> [YOUR ASSIGNMENT]: Without reproducing any image, print the listing below exactly.

----------

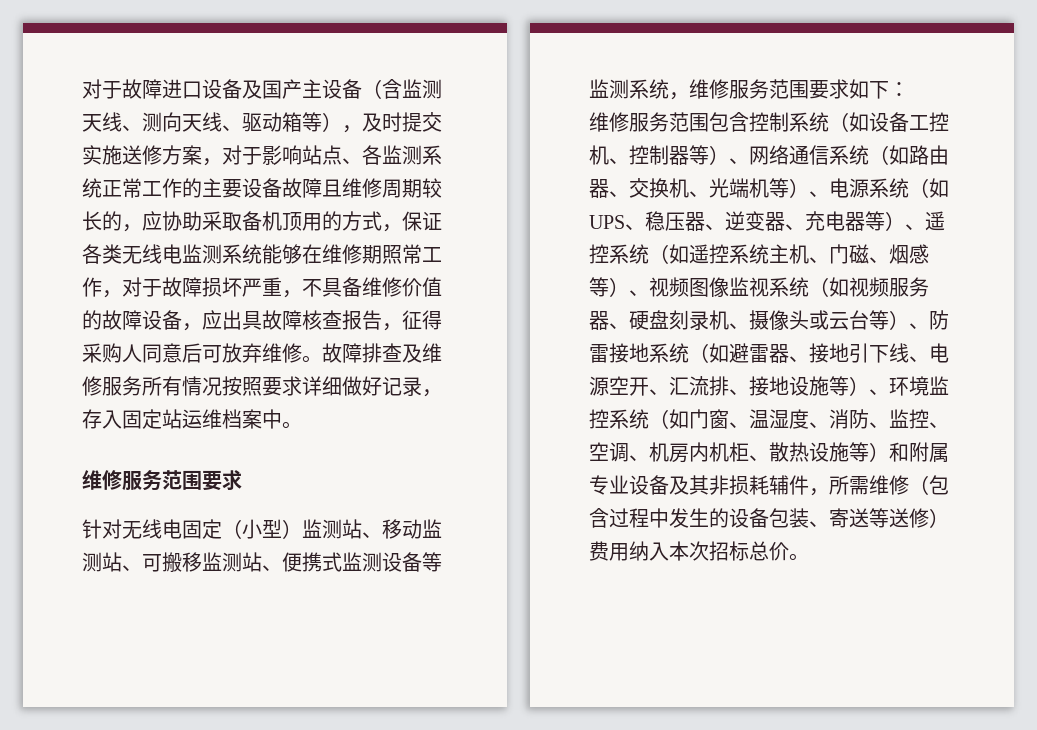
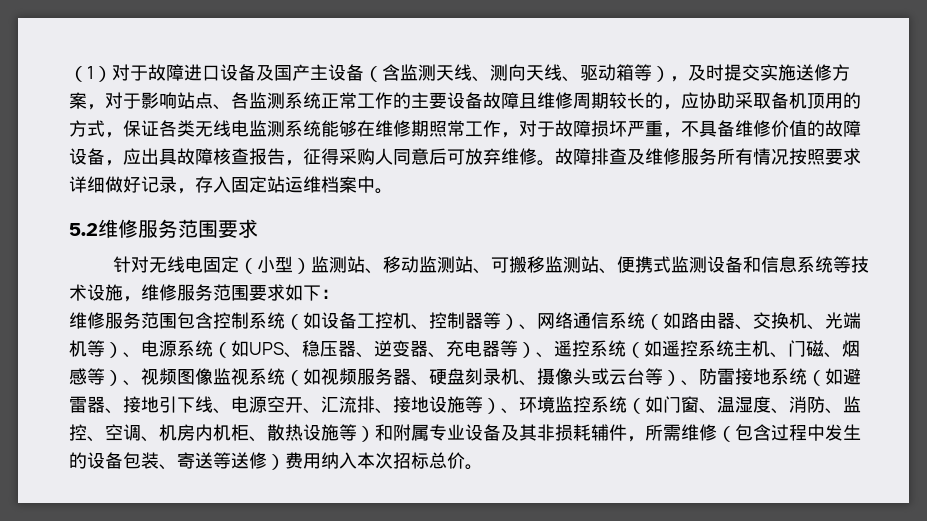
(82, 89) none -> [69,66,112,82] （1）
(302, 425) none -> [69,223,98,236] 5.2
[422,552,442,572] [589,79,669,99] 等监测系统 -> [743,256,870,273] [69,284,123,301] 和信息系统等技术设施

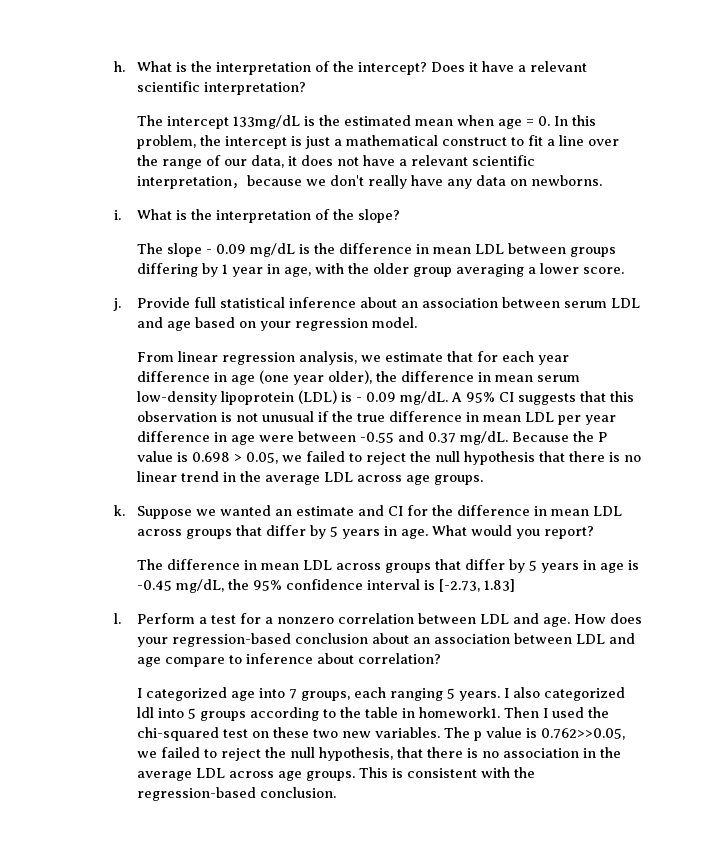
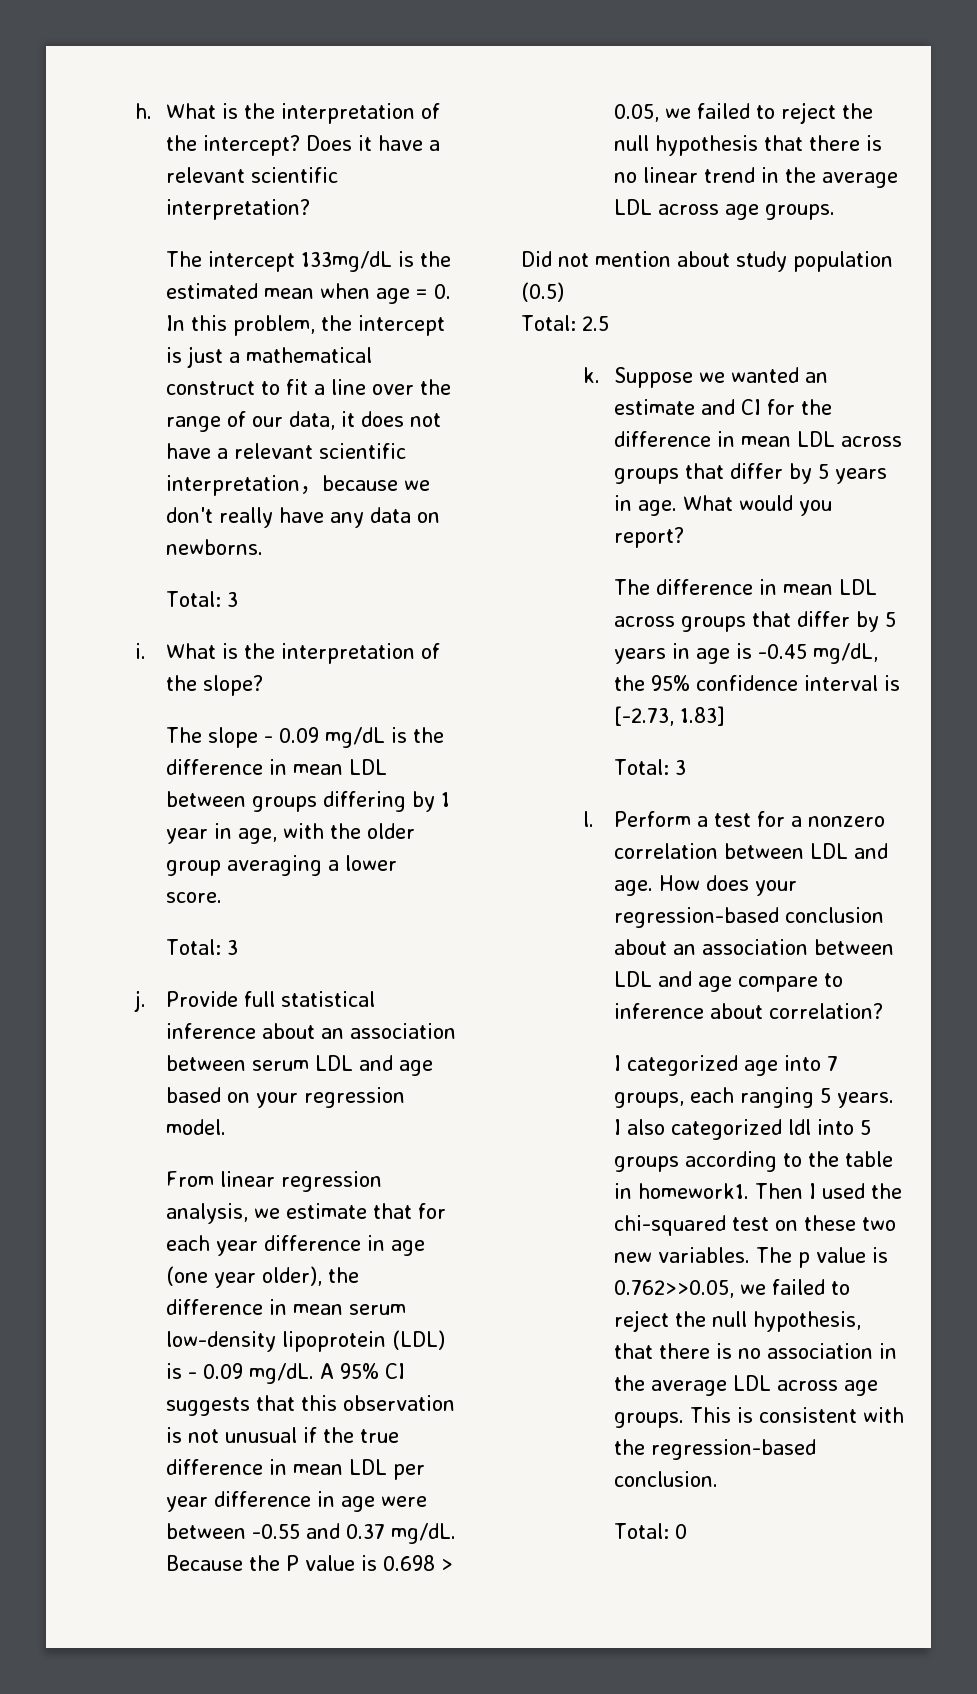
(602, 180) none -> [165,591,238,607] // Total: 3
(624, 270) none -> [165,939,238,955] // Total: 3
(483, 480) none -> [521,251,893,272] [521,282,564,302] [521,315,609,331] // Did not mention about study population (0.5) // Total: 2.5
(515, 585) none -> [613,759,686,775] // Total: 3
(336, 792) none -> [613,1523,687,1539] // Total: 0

----------

> [WRITTEN RESPONSE]:
(82, 89) none -> [69,66,112,82] （1）
(302, 425) none -> [69,223,98,236] 5.2
[422,552,442,572] [589,79,669,99] 等监测系统 -> [743,256,870,273] [69,284,123,301] 和信息系统等技术设施

(602, 180) none -> [165,591,238,607] // Total: 3
(624, 270) none -> [165,939,238,955] // Total: 3
(483, 480) none -> [521,251,893,272] [521,282,564,302] [521,315,609,331] // Did not mention about study population (0.5) // Total: 2.5
(515, 585) none -> [613,759,686,775] // Total: 3
(336, 792) none -> [613,1523,687,1539] // Total: 0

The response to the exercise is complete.